Catawba Nation Plans Groundbreaking for $300M North Carolina Casino As Federal Lawsuit Ongoing

Posted on: July 19, 2020, 08:42h. 

Last updated on: July 20, 2020, 11:08h.

The Catawba Indian Nation plans to break ground Wednesday on a casino resort near Charlotte, N.C., even though a rival tribe continues a court case against the planned $300 million project.

Catawba casino groundbreaking
A 2018 rendering of the casino the Catawba nation plans for Kings Mountain, N.C. Tribal leaders expect to break ground on the $300 million project on Wednesday. (Image: Bring Catawba Resort & Casino to NC/Facebook)

The Charlotte Observer reported Friday that the Catawba tribe plans to open the casino by early next summer.

In March, the US Department of the Interior approved an application by the Catawba nation to take about 16 acres of land located in Kings Mountain, N.C. into a trust.

The Catawbas Tribe, though, is based in South Carolina, and until the DOI ruling four months ago, all their land was in the Palmetto State. Because of the Settlement Act, the nation had to abide by the gaming laws of South Carolina, which prohibits casino gaming, until it secured land elsewhere.

North Carolina currently has two casinos in operation, and both belong to the Eastern Band of Cherokee Indians, who vehemently oppose Catawba’s plans.

ECBI Takes Issue to Court

Shortly after the Interior Department signed off on the casino plan, the EBCI filed a lawsuit in federal court seeking to stop the project. Two weeks ago, tribal leaders filed an amended lawsuit in a District of Columbia federal district court.

The band has been joined in the case by the Cherokee Nation, based in Oklahoma, which claims it has cultural artifacts located on the planned casino site that need to be preserved.

Eastern Band officials say the Catawba project is a blatant example of “reservation shopping,” where casino developers find a willing tribe to work with a community that wants casino gaming, and work to get federal approval for the project.

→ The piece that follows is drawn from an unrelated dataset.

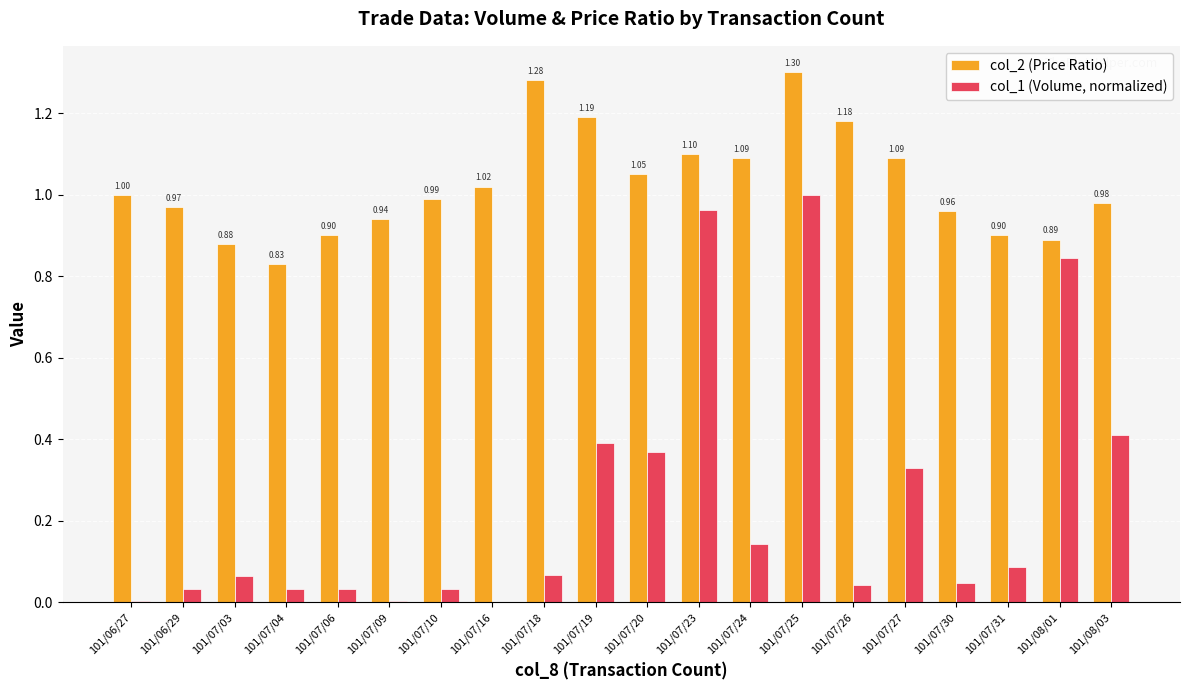

True or false: col_2 (Price Ratio) has a value of 1.6 at 101/07/24.

False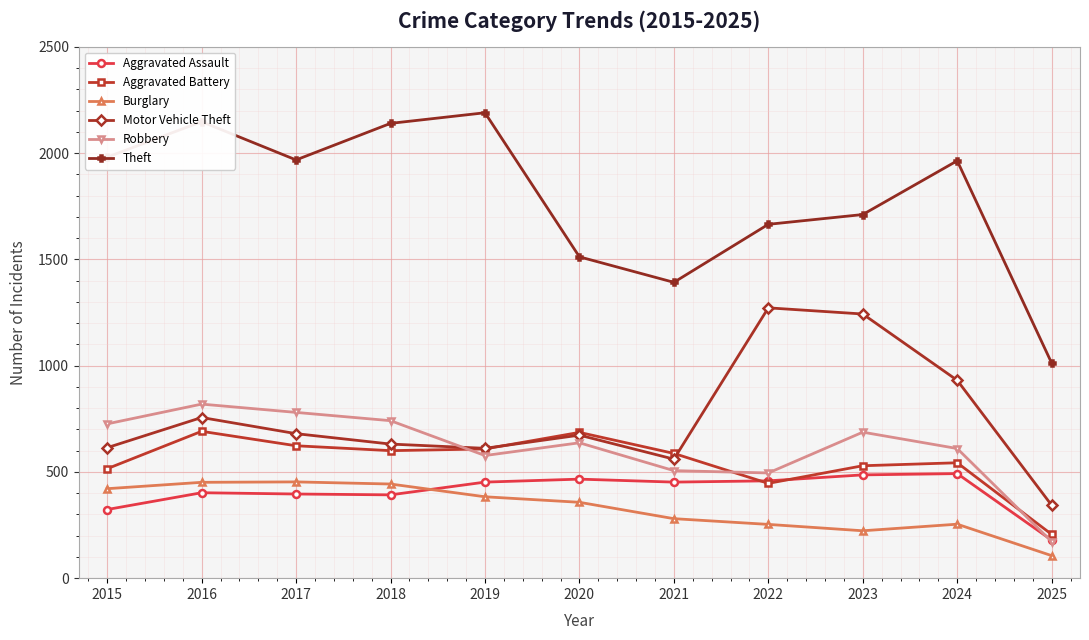

How many data points does each series have?

11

Cherokee leaders say the Kings Mountain project is the work of Wallace Cheves.

Despite political contributions and questionable lobbying campaigns conducted by Mr. Cheves, the facts and the law are clearly on the side of the Eastern Band of Cherokee Indians and our fellow plaintiffs,” said Richard G. Sneed, ECBI principal chief, in a statement. “We feel confident we will be vindicated by the court.”

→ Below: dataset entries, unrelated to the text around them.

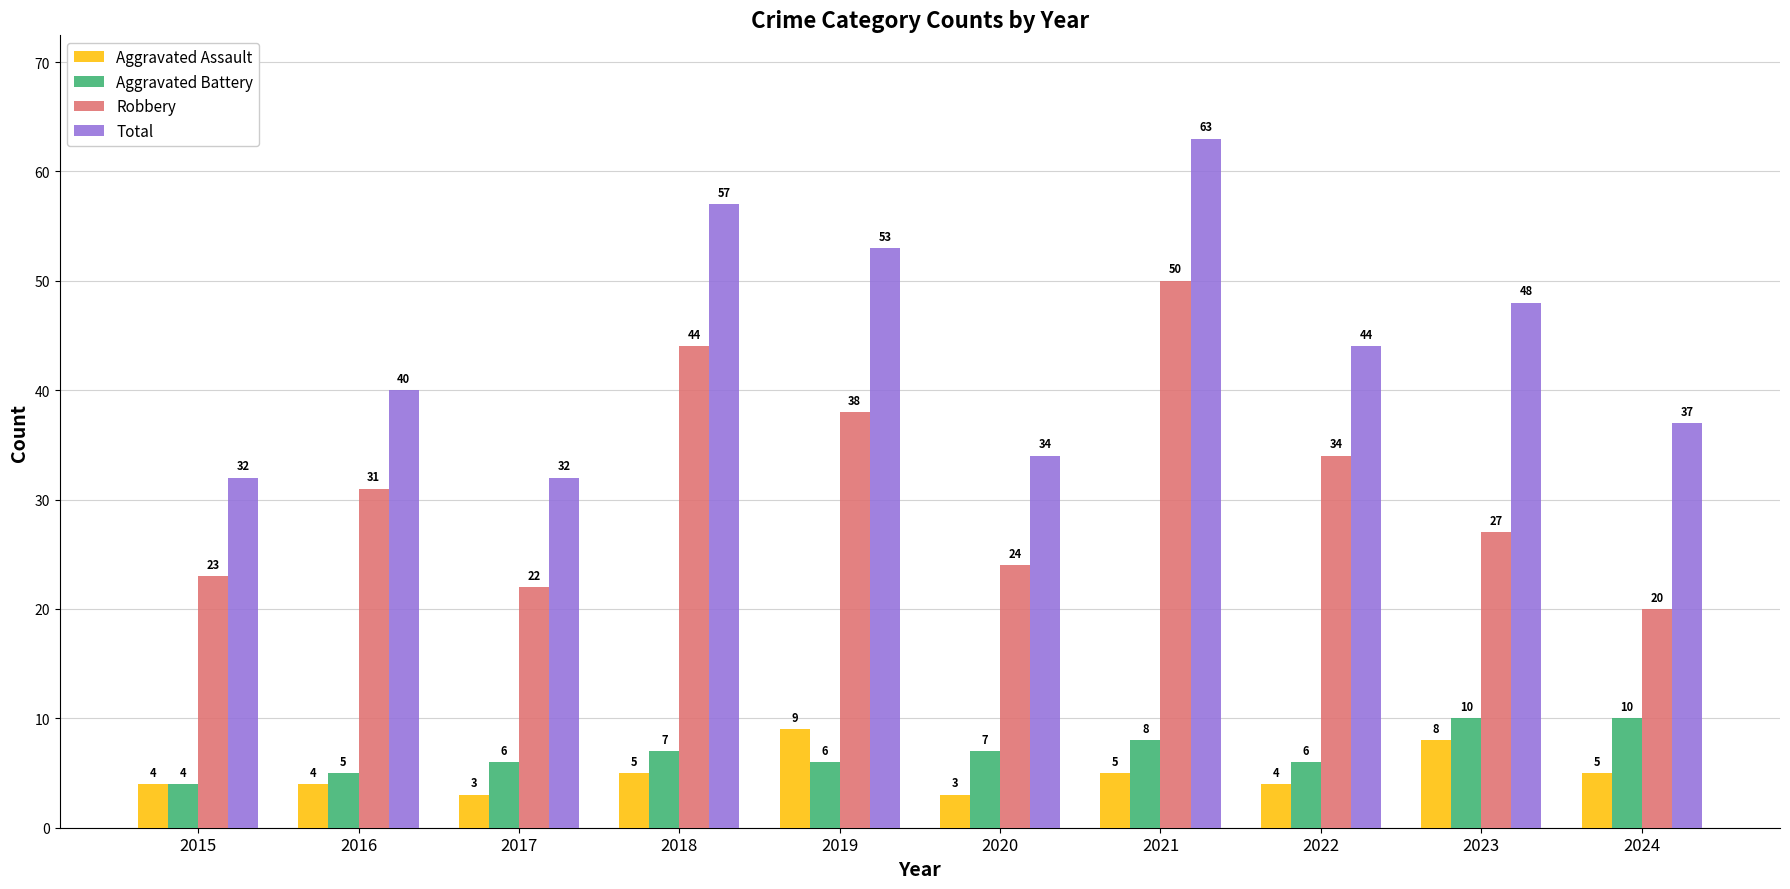

How many groups of bars are there?

10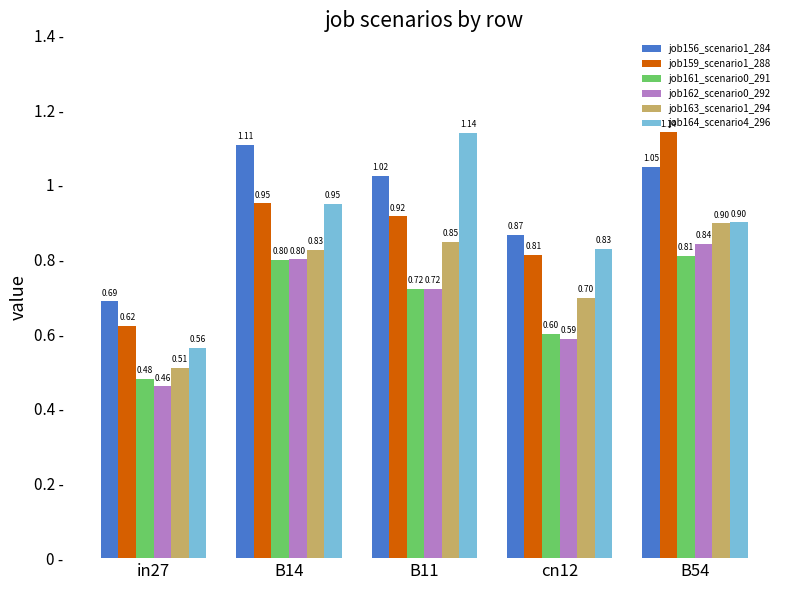

Where does the job156_scenario1_284 series first go above 1?

B14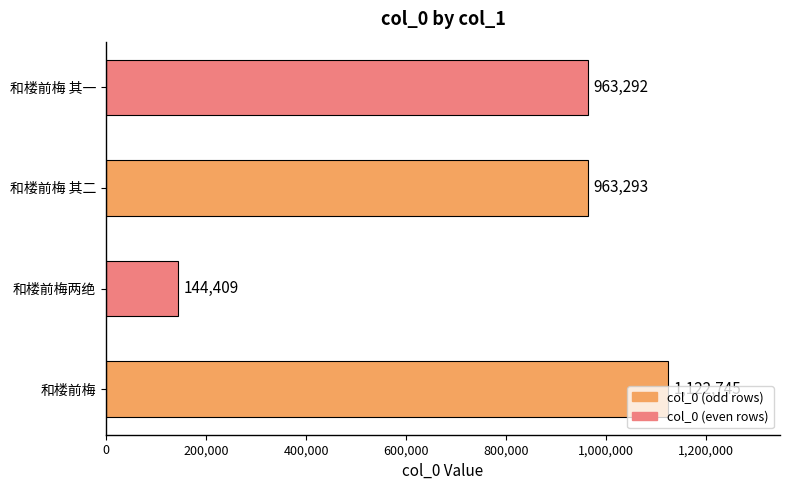

Count the number of categories in the chart.

4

In the amended complaint, ECBI seeks an injunction against federal leaders from awarding the North Carolina land to a trust for Catawba. The Cherokees also request that federal officials complete an environmental impact study and that the defendants engage them in “good faith” discussions that would include an archaeological and cultural survey of the proposed casino site.

The lawsuit lists the DOI and Interior Secretary David Bernhardt among the defendants.

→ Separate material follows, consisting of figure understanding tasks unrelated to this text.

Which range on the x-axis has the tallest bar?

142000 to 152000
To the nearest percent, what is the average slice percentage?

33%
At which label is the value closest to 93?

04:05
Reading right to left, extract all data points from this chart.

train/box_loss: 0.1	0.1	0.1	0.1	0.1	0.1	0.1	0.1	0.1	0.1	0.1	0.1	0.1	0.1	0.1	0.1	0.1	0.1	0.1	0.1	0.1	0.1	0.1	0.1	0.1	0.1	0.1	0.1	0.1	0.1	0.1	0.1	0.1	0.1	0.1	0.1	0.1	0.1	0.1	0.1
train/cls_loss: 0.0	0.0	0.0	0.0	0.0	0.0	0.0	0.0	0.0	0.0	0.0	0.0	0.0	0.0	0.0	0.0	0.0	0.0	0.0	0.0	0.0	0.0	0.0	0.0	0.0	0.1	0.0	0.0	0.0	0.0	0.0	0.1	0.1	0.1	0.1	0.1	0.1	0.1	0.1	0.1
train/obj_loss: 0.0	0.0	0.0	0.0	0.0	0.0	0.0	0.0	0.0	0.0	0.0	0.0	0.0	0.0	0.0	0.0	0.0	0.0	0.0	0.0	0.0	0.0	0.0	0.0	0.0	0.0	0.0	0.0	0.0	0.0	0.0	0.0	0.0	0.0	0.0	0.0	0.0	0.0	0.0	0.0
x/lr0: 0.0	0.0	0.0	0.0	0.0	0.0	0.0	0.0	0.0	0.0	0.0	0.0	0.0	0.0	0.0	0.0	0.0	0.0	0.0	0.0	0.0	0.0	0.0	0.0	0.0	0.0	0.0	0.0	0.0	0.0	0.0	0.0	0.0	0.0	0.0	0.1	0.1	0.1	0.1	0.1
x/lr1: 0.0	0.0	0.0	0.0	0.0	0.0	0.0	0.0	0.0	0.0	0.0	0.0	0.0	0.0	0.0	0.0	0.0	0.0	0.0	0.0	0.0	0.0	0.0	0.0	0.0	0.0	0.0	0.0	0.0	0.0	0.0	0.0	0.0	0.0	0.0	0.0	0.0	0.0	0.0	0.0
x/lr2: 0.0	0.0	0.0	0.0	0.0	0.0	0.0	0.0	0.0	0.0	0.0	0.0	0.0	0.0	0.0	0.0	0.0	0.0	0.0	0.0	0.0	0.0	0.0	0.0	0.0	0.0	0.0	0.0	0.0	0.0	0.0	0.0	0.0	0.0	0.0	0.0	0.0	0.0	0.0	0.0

Neither federal officials nor Catawba leaders have responded to the amended complaint.

Catawba Casino Not Only Threat

The Charlotte-area casino is just one threat facing the EBCI venues, which are located in the western part of North Carolina near the Great Smoky Mountains National Park.

Later this year voters in five Virginia communities will go to the polls to decide if they want to allow casino gaming in their towns. That includes Bristol, which is about 100 miles from the Harrah’s Cherokee Casino Resort, and Danville. Danville is more than 200 miles away, but could lure people from central parts of North Carolina away from the Cherokee casinos, which have been in the area for more than 20 years.